Task inputs:

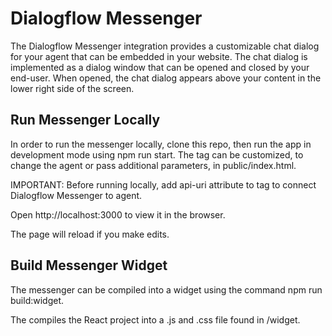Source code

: # Dialogflow Messenger

The Dialogflow Messenger integration provides a customizable chat dialog for your agent that can be embedded in your website. The chat dialog is implemented as a dialog window that can be opened and closed by your end-user. When opened, the chat dialog appears above your content in the lower right side of the screen.

## Run Messenger Locally

In order to run the messenger locally, clone this repo, then run the app in development mode using npm run start.
The <df-messenger /> tag can be customized, to change the agent or pass additional parameters, in public/index.html.

IMPORTANT: Before running locally, add api-uri attribute to <df-messenger /> tag to connect Dialogflow Messenger to agent.

Open http://localhost:3000 to view it in the browser.

The page will reload if you make edits.

## Build Messenger Widget

The messenger can be compiled into a widget using the command npm run build:widget.

The compiles the React project into a .js and .css file found in /widget.
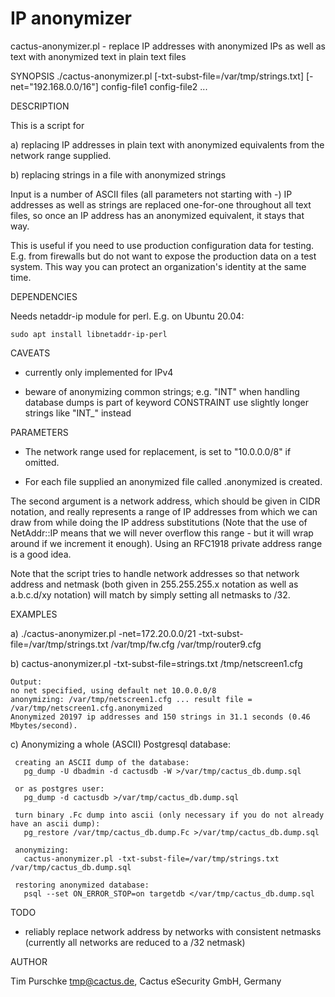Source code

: # IP anonymizer

cactus-anonymizer.pl - replace IP addresses with anonymized IPs as well as text with anonymized text in plain text files

SYNOPSIS
  ./cactus-anonymizer.pl [-txt-subst-file=/var/tmp/strings.txt] [-net="192.168.0.0/16"] config-file1 config-file2 ...

DESCRIPTION

This is a script for 

a) replacing IP addresses in plain text with anonymized equivalents from the network range supplied.

b) replacing strings in a file with anonymized strings

Input is a number of ASCII files (all parameters not starting with -)
IP addresses as well as strings are replaced  one-for-one throughout 
all text files, so once an IP address has an anonymized equivalent, 
it stays that way. 

This is useful if you need to use production configuration data for testing.
E.g. from firewalls but do not want to expose the production data on a
test system. This way you can protect an organization's 
identity at the same time.

DEPENDENCIES

Needs netaddr-ip module for perl. E.g. on Ubuntu 20.04:

    sudo apt install libnetaddr-ip-perl

CAVEATS 

- currently only implemented for IPv4

- beware of anonymizing common strings; e.g. "INT" when handling database dumps is part of keyword CONSTRAINT
  use slightly longer strings like "INT_" instead

PARAMETERS
- The network range used for replacement, is set to "10.0.0.0/8" if omitted.

- For each file <infile> supplied an anonymized file called 
  <infile>.anonymized is created.

The second argument is a network address, which should be given in
CIDR notation, and really represents a range of IP addresses from
which we can draw from while doing the IP address substitutions (Note
that the use of NetAddr::IP means that we will never overflow this
range - but it will wrap around if we increment it enough). Using an
RFC1918 private address range is a good idea.

Note that the script tries to handle network addresses so that 
network address and netmask (both given in 255.255.255.x notation
as well as a.b.c.d/xy notation) will match by simply setting 
all netmasks to /32. 

EXAMPLES

 a) ./cactus-anonymizer.pl -net=172.20.0.0/21 -txt-subst-file=/var/tmp/strings.txt /var/tmp/fw.cfg /var/tmp/router9.cfg

 b) cactus-anonymizer.pl -txt-subst-file=strings.txt /tmp/netscreen1.cfg
 
    Output:
    no net specified, using default net 10.0.0.0/8
    anonymizing: /var/tmp/netscreen1.cfg ... result file = /var/tmp/netscreen1.cfg.anonymized
    Anonymized 20197 ip addresses and 150 strings in 31.1 seconds (0.46 Mbytes/second).

 
  c) Anonymizing a whole (ASCII) Postgresql database:

     creating an ASCII dump of the database:
       pg_dump -U dbadmin -d cactusdb -W >/var/tmp/cactus_db.dump.sql

     or as postgres user:
       pg_dump -d cactusdb >/var/tmp/cactus_db.dump.sql

     turn binary .Fc dump into ascii (only necessary if you do not already have an ascii dump):
       pg_restore /var/tmp/cactus_db.dump.Fc >/var/tmp/cactus_db.dump.sql

     anonymizing:
       cactus-anonymizer.pl -txt-subst-file=/var/tmp/strings.txt /var/tmp/cactus_db.dump.sql

     restoring anonymized database:
       psql --set ON_ERROR_STOP=on targetdb </var/tmp/cactus_db.dump.sql

TODO

- reliably replace network address by networks with consistent netmasks
  (currently all networks are reduced to a /32 netmask)

AUTHOR

Tim Purschke tmp@cactus.de, Cactus eSecurity GmbH, Germany
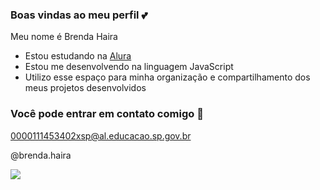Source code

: ### Boas vindas ao meu perfil 💕

Meu nome é Brenda Haira

- Estou estudando na [Alura](https://www.alura.com.br)
- Estou me desenvolvendo na linguagem JavaScript
- Utilizo esse espaço para minha organização e compartilhamento dos meus projetos desenvolvidos

### Você pode entrar em contato comigo 📲

0000111453402xsp@al.educacao.sp.gov.br

@brenda.haira

![](https://media1.tenor.com/m/VmxCjy966YwAAAAd/the-wok-the-rock.gif)
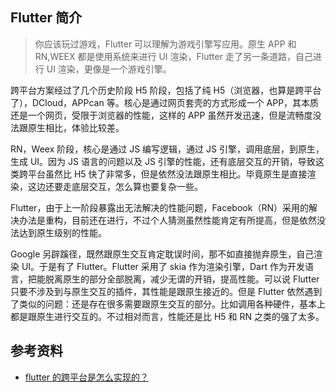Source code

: ## Flutter 简介

> 你应该玩过游戏，Flutter 可以理解为游戏引擎写应用。原生 APP 和 RN,WEEX 都是使用系统来进行 UI 渲染，Flutter 走了另一条道路，自己进行 UI 渲染，更像是一个游戏引擎。

跨平台方案经过了几个历史阶段 H5 阶段，包括了纯 H5（浏览器，也算是跨平台了），DCloud，APPcan 等。核心是通过网页套壳的方式形成一个 APP，其本质还是一个网页，受限于浏览器的性能，这样的 APP 虽然开发迅速，但是流畅度没法跟原生相比，体验比较差。

RN，Weex 阶段，核心是通过 JS 编写逻辑，通过 JS 引擎，调用底层，到原生，生成 UI。因为 JS 语言的问题以及 JS 引擎的性能，还有底层交互的开销，导致这类跨平台虽然比 H5 快了非常多，但是依然没法跟原生相比。毕竟原生是直接渲染，这边还要走底层交互，怎么算也要复杂一些。

Flutter，由于上一阶段暴露出无法解决的性能问题，Facebook（RN）采用的解决办法是重构，目前还在进行，不过个人猜测虽然性能肯定有所提高，但是依然没法达到原生级别的性能。

Google 另辟蹊径，既然跟原生交互肯定耽误时间，那不如直接抛弃原生，自己渲染 UI。于是有了 Flutter。Flutter 采用了 skia 作为渲染引擎，Dart 作为开发语言，把能脱离原生的部分全部脱离，减少无谓的开销，提高性能。可以说 Flutter 只要不涉及到与原生交互的插件，其性能是跟原生接近的。但是 Flutter 依然遇到了类似的问题：还是存在很多需要跟原生交互的部分。比如调用各种硬件，基本上都是跟原生进行交互的。不过相对而言，性能还是比 H5 和 RN 之类的强了太多。

## 参考资料

- [flutter 的跨平台是怎么实现的？](https://www.zhihu.com/question/323762059)
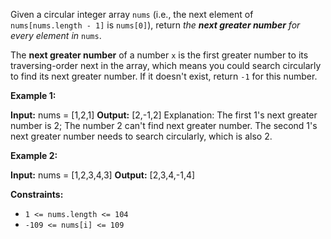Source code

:Given a circular integer array `nums` (i.e., the next element of `nums[nums.length - 1]` is `nums[0]`), return _the **next greater number** for every element in_ `nums`.

The **next greater number** of a number `x` is the first greater number to its traversing-order next in the array, which means you could search circularly to find its next greater number. If it doesn't exist, return `-1` for this number.

**Example 1:**

**Input:** nums = \[1,2,1\]
**Output:** \[2,-1,2\]
Explanation: The first 1's next greater number is 2; 
The number 2 can't find next greater number. 
The second 1's next greater number needs to search circularly, which is also 2.

**Example 2:**

**Input:** nums = \[1,2,3,4,3\]
**Output:** \[2,3,4,-1,4\]

**Constraints:**

*   `1 <= nums.length <= 104`
*   `-109 <= nums[i] <= 109`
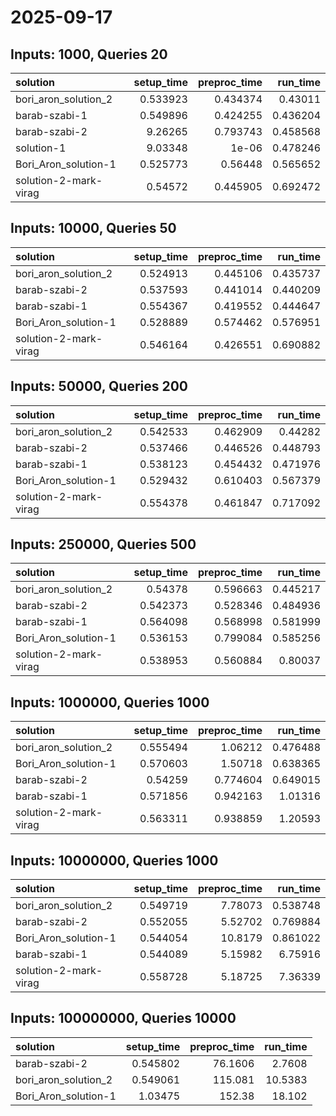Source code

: # 2025-09-17

## Inputs: 1000, Queries 20

| solution              |   setup_time |   preproc_time |   run_time |
|:----------------------|-------------:|---------------:|-----------:|
| bori_aron_solution_2  |     0.533923 |       0.434374 |   0.43011  |
| barab-szabi-1         |     0.549896 |       0.424255 |   0.436204 |
| barab-szabi-2         |     9.26265  |       0.793743 |   0.458568 |
| solution-1            |     9.03348  |       1e-06    |   0.478246 |
| Bori_Aron_solution-1  |     0.525773 |       0.56448  |   0.565652 |
| solution-2-mark-virag |     0.54572  |       0.445905 |   0.692472 |

## Inputs: 10000, Queries 50

| solution              |   setup_time |   preproc_time |   run_time |
|:----------------------|-------------:|---------------:|-----------:|
| bori_aron_solution_2  |     0.524913 |       0.445106 |   0.435737 |
| barab-szabi-2         |     0.537593 |       0.441014 |   0.440209 |
| barab-szabi-1         |     0.554367 |       0.419552 |   0.444647 |
| Bori_Aron_solution-1  |     0.528889 |       0.574462 |   0.576951 |
| solution-2-mark-virag |     0.546164 |       0.426551 |   0.690882 |

## Inputs: 50000, Queries 200

| solution              |   setup_time |   preproc_time |   run_time |
|:----------------------|-------------:|---------------:|-----------:|
| bori_aron_solution_2  |     0.542533 |       0.462909 |   0.44282  |
| barab-szabi-2         |     0.537466 |       0.446526 |   0.448793 |
| barab-szabi-1         |     0.538123 |       0.454432 |   0.471976 |
| Bori_Aron_solution-1  |     0.529432 |       0.610403 |   0.567379 |
| solution-2-mark-virag |     0.554378 |       0.461847 |   0.717092 |

## Inputs: 250000, Queries 500

| solution              |   setup_time |   preproc_time |   run_time |
|:----------------------|-------------:|---------------:|-----------:|
| bori_aron_solution_2  |     0.54378  |       0.596663 |   0.445217 |
| barab-szabi-2         |     0.542373 |       0.528346 |   0.484936 |
| barab-szabi-1         |     0.564098 |       0.568998 |   0.581999 |
| Bori_Aron_solution-1  |     0.536153 |       0.799084 |   0.585256 |
| solution-2-mark-virag |     0.538953 |       0.560884 |   0.80037  |

## Inputs: 1000000, Queries 1000

| solution              |   setup_time |   preproc_time |   run_time |
|:----------------------|-------------:|---------------:|-----------:|
| bori_aron_solution_2  |     0.555494 |       1.06212  |   0.476488 |
| Bori_Aron_solution-1  |     0.570603 |       1.50718  |   0.638365 |
| barab-szabi-2         |     0.54259  |       0.774604 |   0.649015 |
| barab-szabi-1         |     0.571856 |       0.942163 |   1.01316  |
| solution-2-mark-virag |     0.563311 |       0.938859 |   1.20593  |

## Inputs: 10000000, Queries 1000

| solution              |   setup_time |   preproc_time |   run_time |
|:----------------------|-------------:|---------------:|-----------:|
| bori_aron_solution_2  |     0.549719 |        7.78073 |   0.538748 |
| barab-szabi-2         |     0.552055 |        5.52702 |   0.769884 |
| Bori_Aron_solution-1  |     0.544054 |       10.8179  |   0.861022 |
| barab-szabi-1         |     0.544089 |        5.15982 |   6.75916  |
| solution-2-mark-virag |     0.558728 |        5.18725 |   7.36339  |

## Inputs: 100000000, Queries 10000

| solution             |   setup_time |   preproc_time |   run_time |
|:---------------------|-------------:|---------------:|-----------:|
| barab-szabi-2        |     0.545802 |        76.1606 |     2.7608 |
| bori_aron_solution_2 |     0.549061 |       115.081  |    10.5383 |
| Bori_Aron_solution-1 |     1.03475  |       152.38   |    18.102  |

What you have to do: Copy out, line for line and unchanged, the part of the records that opens with the line containing "creating an ASCII" and closes with the line containing "RN，Weex 阶段，核心是通过 JS", both of those lines included. Leave the pictures out of your answer.

Output:
     creating an ASCII dump of the database:
       pg_dump -U dbadmin -d cactusdb -W >/var/tmp/cactus_db.dump.sql

     or as postgres user:
       pg_dump -d cactusdb >/var/tmp/cactus_db.dump.sql

     turn binary .Fc dump into ascii (only necessary if you do not already have an ascii dump):
       pg_restore /var/tmp/cactus_db.dump.Fc >/var/tmp/cactus_db.dump.sql

     anonymizing:
       cactus-anonymizer.pl -txt-subst-file=/var/tmp/strings.txt /var/tmp/cactus_db.dump.sql

     restoring anonymized database:
       psql --set ON_ERROR_STOP=on targetdb </var/tmp/cactus_db.dump.sql

TODO

- reliably replace network address by networks with consistent netmasks
  (currently all networks are reduced to a /32 netmask)

AUTHOR

Tim Purschke tmp@cactus.de, Cactus eSecurity GmbH, Germany
Source code

: ### Boas vindas ao meu perfil 💕

Meu nome é Brenda Haira

- Estou estudando na [Alura](https://www.alura.com.br)
- Estou me desenvolvendo na linguagem JavaScript
- Utilizo esse espaço para minha organização e compartilhamento dos meus projetos desenvolvidos

### Você pode entrar em contato comigo 📲

0000111453402xsp@al.educacao.sp.gov.br

@brenda.haira

![](https://media1.tenor.com/m/VmxCjy966YwAAAAd/the-wok-the-rock.gif)
Source code

: ## Flutter 简介

> 你应该玩过游戏，Flutter 可以理解为游戏引擎写应用。原生 APP 和 RN,WEEX 都是使用系统来进行 UI 渲染，Flutter 走了另一条道路，自己进行 UI 渲染，更像是一个游戏引擎。

跨平台方案经过了几个历史阶段 H5 阶段，包括了纯 H5（浏览器，也算是跨平台了），DCloud，APPcan 等。核心是通过网页套壳的方式形成一个 APP，其本质还是一个网页，受限于浏览器的性能，这样的 APP 虽然开发迅速，但是流畅度没法跟原生相比，体验比较差。

RN，Weex 阶段，核心是通过 JS 编写逻辑，通过 JS 引擎，调用底层，到原生，生成 UI。因为 JS 语言的问题以及 JS 引擎的性能，还有底层交互的开销，导致这类跨平台虽然比 H5 快了非常多，但是依然没法跟原生相比。毕竟原生是直接渲染，这边还要走底层交互，怎么算也要复杂一些。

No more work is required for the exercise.